- _Excerto para leitura_
_ _ _ _

Rui Moreira faz a contabilidade para "ser julgada nas urnas"

Candidato diz ter cumprido quase na totalidade as 22 medidas que apresentou há quatro anos. E distancia-se de acordos com o PSD

Rui Moreira tinha acabado de elencar as medidas que tinha cumprido durante o seu mandato, prometidas na campanha de 2013, e deu voz aos apoiantes. E o primeiro a falar foi o homem que "durante três anos e meio foi líder da bancada do PSD na Assembleia Municipal do Porto, em oposição a Rui Moreira". Luís Artur tem hoje outra opinião, depois de sair do partido. "Em termos políticos, Rui Moreira foi um excelente presidente da Câmara do Porto enquanto defensor da sua cidade. Há muitos anos que não tínhamos um líder natural que defendesse a cidade e a região como Rui Moreira", disse, para ouvir os aplausos das dezenas de pessoas que compareceram na sede do movimento, nos Aliados.

_ _ _ _

- _Material fornecido_
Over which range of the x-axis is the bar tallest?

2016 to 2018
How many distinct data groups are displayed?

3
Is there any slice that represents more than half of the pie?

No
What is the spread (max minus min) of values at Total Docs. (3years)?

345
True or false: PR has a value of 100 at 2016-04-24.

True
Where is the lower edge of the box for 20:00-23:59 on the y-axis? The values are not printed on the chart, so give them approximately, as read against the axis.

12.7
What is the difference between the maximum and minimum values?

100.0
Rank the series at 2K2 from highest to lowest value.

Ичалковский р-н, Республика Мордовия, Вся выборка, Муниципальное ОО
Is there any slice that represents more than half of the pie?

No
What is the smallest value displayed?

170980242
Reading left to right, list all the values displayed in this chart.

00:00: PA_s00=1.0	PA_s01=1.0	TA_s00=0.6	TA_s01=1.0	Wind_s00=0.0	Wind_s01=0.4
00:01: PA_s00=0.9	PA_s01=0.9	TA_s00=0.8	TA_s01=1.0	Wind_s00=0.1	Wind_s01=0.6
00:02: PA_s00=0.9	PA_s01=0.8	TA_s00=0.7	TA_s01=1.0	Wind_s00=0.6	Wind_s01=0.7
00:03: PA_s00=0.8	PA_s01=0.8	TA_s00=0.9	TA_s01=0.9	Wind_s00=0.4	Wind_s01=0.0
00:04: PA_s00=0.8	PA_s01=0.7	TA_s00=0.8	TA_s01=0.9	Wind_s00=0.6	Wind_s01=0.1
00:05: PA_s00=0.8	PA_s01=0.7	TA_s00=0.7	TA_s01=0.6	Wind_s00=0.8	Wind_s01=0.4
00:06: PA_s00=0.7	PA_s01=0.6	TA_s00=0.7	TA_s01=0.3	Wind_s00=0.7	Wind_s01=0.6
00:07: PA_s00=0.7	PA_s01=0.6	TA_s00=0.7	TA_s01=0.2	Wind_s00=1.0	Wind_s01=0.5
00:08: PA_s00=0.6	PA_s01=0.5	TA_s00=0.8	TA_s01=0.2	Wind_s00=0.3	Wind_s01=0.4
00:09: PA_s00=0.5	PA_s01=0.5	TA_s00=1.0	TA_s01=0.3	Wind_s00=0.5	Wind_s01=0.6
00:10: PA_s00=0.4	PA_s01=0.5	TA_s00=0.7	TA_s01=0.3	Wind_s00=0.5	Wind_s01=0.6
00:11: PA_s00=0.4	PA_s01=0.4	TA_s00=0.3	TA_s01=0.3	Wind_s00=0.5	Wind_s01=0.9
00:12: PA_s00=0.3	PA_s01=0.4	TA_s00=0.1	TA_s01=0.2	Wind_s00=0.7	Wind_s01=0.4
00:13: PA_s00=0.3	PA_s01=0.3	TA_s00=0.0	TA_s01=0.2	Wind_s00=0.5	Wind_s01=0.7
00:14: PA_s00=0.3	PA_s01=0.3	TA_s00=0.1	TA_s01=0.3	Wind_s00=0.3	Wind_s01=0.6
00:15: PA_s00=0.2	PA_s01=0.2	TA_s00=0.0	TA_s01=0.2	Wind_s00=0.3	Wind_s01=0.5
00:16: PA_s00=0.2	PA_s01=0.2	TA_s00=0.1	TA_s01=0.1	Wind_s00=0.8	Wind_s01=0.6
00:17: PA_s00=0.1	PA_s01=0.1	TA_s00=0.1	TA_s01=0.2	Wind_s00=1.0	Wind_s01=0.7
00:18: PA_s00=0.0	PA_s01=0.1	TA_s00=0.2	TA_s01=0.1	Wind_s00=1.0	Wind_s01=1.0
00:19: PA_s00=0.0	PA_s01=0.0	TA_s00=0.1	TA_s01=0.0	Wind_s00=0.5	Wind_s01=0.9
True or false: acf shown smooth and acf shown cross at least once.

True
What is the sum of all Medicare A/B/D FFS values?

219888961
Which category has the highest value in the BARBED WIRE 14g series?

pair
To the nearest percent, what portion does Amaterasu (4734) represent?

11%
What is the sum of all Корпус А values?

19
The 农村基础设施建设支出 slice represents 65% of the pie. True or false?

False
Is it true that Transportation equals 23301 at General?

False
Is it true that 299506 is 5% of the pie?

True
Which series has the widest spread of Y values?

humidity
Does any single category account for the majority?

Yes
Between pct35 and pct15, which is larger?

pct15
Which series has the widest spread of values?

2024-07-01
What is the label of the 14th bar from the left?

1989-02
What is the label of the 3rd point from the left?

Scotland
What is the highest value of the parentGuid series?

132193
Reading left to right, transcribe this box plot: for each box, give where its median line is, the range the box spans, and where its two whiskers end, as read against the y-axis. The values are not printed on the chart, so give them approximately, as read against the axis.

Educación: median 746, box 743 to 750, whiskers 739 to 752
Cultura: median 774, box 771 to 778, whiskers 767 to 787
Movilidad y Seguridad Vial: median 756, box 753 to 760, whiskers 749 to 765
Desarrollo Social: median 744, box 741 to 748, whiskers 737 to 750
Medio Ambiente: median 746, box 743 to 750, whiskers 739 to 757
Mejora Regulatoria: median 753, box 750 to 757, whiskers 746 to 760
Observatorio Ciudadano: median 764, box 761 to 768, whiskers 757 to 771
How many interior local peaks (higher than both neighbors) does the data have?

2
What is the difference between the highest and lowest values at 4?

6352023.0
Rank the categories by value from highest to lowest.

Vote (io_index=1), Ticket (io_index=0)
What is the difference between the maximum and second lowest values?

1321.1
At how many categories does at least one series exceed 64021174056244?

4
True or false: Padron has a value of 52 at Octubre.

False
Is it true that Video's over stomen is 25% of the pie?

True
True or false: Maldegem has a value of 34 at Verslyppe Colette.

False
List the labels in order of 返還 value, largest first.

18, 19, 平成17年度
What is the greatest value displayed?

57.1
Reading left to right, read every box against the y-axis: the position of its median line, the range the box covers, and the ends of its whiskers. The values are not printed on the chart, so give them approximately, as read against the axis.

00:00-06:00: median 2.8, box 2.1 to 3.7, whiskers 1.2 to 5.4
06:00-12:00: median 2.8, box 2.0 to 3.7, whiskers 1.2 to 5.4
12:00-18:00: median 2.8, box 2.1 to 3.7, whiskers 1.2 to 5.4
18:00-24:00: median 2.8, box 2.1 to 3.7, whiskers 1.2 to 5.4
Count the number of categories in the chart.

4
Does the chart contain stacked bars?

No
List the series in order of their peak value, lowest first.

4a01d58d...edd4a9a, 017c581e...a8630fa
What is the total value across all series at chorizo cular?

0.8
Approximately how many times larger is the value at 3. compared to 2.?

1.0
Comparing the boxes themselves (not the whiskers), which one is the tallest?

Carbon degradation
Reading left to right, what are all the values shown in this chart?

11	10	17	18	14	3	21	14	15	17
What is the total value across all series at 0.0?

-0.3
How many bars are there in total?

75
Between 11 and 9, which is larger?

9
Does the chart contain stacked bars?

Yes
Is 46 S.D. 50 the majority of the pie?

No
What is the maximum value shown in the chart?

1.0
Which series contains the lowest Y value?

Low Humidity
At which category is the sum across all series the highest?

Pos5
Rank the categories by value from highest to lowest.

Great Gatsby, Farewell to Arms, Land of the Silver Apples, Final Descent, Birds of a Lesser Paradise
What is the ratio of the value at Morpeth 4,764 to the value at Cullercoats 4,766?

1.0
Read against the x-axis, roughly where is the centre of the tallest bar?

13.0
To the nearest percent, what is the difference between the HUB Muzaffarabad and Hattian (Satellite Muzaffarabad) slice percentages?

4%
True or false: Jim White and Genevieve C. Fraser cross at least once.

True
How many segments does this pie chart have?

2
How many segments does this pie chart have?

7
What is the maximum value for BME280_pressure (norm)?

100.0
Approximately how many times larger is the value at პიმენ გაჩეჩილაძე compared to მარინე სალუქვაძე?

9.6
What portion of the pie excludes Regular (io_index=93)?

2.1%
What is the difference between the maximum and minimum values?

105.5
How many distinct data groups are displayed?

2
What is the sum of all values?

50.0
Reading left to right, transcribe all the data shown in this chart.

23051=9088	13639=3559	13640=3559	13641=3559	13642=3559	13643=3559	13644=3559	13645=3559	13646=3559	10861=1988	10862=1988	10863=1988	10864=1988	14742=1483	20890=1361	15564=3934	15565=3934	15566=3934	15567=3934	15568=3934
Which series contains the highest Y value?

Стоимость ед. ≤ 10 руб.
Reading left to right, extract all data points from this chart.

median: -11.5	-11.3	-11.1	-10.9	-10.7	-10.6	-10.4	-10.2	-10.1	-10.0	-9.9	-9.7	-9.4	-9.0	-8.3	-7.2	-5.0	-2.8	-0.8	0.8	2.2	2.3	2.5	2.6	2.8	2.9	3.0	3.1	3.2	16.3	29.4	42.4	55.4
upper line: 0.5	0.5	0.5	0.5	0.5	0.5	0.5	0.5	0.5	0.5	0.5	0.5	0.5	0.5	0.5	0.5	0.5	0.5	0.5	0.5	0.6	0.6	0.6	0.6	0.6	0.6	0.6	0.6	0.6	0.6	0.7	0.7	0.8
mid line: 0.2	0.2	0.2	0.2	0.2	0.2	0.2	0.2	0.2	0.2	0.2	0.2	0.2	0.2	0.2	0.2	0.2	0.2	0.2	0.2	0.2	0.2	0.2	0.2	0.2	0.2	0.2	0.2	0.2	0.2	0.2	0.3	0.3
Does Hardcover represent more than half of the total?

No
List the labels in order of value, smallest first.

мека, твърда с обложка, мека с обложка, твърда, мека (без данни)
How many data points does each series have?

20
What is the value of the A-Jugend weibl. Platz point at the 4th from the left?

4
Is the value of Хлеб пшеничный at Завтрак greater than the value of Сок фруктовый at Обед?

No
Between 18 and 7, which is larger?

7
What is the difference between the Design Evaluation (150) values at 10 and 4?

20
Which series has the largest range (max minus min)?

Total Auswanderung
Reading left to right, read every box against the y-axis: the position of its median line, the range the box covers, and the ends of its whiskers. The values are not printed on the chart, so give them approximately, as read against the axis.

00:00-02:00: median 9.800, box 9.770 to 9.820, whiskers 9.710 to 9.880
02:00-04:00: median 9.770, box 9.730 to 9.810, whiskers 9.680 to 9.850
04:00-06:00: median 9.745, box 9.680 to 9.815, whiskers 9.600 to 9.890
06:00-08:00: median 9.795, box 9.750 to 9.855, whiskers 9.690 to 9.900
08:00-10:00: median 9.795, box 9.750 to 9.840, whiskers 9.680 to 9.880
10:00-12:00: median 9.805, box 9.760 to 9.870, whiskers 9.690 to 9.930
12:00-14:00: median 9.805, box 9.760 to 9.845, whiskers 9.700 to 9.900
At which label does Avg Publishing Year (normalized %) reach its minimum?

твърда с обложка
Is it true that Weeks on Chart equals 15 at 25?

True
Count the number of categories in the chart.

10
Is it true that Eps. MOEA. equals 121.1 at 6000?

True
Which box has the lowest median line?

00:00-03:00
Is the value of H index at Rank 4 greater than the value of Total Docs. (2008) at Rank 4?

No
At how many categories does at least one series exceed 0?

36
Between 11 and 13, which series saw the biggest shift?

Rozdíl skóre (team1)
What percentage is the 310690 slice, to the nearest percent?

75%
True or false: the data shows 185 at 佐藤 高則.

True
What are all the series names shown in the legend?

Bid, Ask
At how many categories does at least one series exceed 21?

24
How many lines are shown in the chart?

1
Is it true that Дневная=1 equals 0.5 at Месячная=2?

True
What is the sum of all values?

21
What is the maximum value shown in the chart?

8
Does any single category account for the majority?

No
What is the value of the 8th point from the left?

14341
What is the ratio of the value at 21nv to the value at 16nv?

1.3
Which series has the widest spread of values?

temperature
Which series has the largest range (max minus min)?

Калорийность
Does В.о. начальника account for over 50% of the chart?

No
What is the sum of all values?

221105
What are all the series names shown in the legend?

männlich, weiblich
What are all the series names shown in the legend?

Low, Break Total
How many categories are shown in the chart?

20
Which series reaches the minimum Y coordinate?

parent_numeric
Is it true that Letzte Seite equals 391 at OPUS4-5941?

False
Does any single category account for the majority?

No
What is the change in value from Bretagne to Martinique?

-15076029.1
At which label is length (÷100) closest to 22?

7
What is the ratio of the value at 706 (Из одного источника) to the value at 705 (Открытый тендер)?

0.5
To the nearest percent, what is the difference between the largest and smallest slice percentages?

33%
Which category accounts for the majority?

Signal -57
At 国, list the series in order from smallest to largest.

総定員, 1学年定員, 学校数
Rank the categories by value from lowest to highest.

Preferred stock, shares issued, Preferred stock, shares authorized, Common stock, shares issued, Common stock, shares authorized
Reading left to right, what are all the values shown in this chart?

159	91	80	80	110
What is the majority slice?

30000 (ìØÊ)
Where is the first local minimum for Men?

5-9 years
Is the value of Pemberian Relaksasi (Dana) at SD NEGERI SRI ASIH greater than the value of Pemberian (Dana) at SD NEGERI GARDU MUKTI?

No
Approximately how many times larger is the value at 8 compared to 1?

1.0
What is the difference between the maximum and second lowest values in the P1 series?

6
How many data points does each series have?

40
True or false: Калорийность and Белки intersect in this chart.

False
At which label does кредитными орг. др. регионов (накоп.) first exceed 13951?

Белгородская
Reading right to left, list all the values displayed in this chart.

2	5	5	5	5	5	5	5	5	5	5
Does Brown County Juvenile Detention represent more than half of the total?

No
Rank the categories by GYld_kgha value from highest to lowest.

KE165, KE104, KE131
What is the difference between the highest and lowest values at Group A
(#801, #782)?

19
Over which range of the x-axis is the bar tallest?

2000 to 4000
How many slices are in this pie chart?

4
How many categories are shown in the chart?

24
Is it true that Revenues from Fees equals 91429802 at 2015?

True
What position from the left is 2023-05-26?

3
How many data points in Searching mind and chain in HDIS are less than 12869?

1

_ _ _ _

- _Questões de leitura_
**a)** No excerto sobre Rui Moreira, quantas medidas o candidato diz ter apresentado há quatro anos?
**b)** Indique se cada afirmação está de acordo com o excerto sobre Rui Moreira, justificando com as palavras exatas do texto: (i) Luís Artur liderou a bancada do PSD na Assembleia Municipal do Porto durante três anos e meio; (ii) Luís Artur continua a pertencer ao PSD; (iii) a sede do movimento fica nos Aliados.
**c)** Prossiga o excerto sobre Rui Moreira a partir da última frase apresentada.
A listagem não tem qualquer papel nestas tarefas.

- _Respostas esperadas_
**a)** 22 medidas.

**b)**
(i) Sim: "durante três anos e meio foi líder da bancada do PSD na Assembleia Municipal do Porto".
(ii) Não: "depois de sair do partido".
(iii) Sim: "na sede do movimento, nos Aliados".

**c)**
O candidato gostou, obviamente, de escutar os elogios, que se estenderam às contas - "deixa a câmara em melhor situação financeira - e à relação com a cidade e as instituições. Encaixava tudo com o balanço que tinha acabado de fazer, em que concluiu que das 22 medidas prometidas há quatro anos todas foram cumpridas, com exceção de uma: transferir os bairros sociais do Estado para o património municipal, por depender da administração central.

No resto, o independente que se recandidata com apoio do CDS respondeu aos opositores Manuel Pizarro (PSD) e Álvaro Santos Almeida (PSD) que fazem uma contabilidade diferente. "Há um candidato [Álvaro Santos Almeida] que anda há quatro meses a dizer que só cumprimos uma das 22 medidas. É honesto dizer que só cumprimos uma?", atirou, sem esquecer que Manuel Pizarro tem dito que a câmara cumpriu 86% do programa do PS. "Não consigo fazer as contas dessa maneira, nem sei se será muito honesto transformar estas coisas em contabilidade. A verdadeira contabilidade faz-se no dia 1 de outubro."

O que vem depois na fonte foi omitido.